With Google’s new effort, how will it affect redirection schemes? SEO? Shortened URLs?
Will this, in time, affect the behavior of new Internet users entering URLs in the address bar? For example, what if they don’t know that certain URL elements are (by default) elided but should now be typed in (such as entering ‘www’) to go to their desired destination? Will they understand the meaning of .com or .org if these elements are erased from view?
How can web developers, business owners, and consumers prepare themselves for these URL changes?
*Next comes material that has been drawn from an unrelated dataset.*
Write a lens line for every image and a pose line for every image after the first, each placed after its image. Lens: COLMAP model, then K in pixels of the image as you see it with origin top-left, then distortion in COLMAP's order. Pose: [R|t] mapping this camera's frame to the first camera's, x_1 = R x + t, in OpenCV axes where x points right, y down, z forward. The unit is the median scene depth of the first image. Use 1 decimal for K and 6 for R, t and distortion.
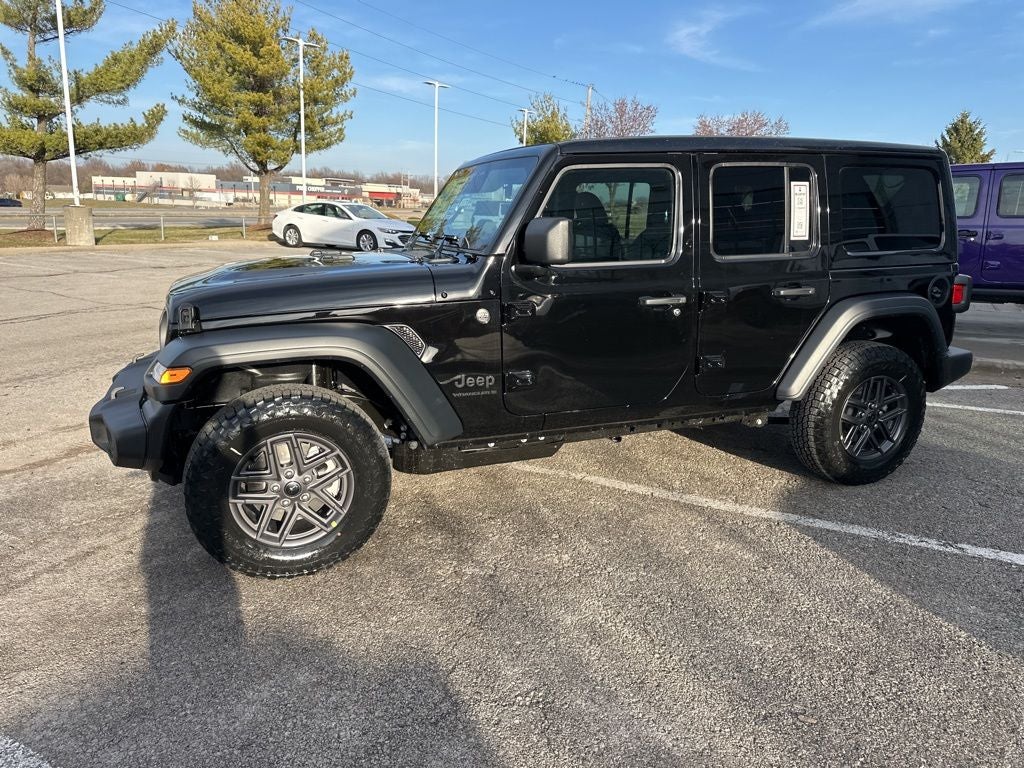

Right now, there’s more uncertainty than there are answers, as Google admits there is still a lot of work to be done. And based on the tone of several spokespersons in interviews, the company also expects some pushback and a degree of controversy that may arise from their efforts. Change is never easy.
Let’s keep an eye on this URLephant in the room, shall we? And let’s also keep giving feedback and raising questions. After all, this is Google’s way of keeping Chrome users away from URL-based threats. If changes are not implemented with thoughtful precision, then threat actors can easily find a way around them, or at least bank on the confusion resulting from a poor rollout of new processes.
While the future of URLs is still murky, one thing’s for certain: the bad guys know how to exploit weaknesses. So we hope, for Google and all its users’ sake, changes in URL display only serve to strengthen everyone’s security posture online.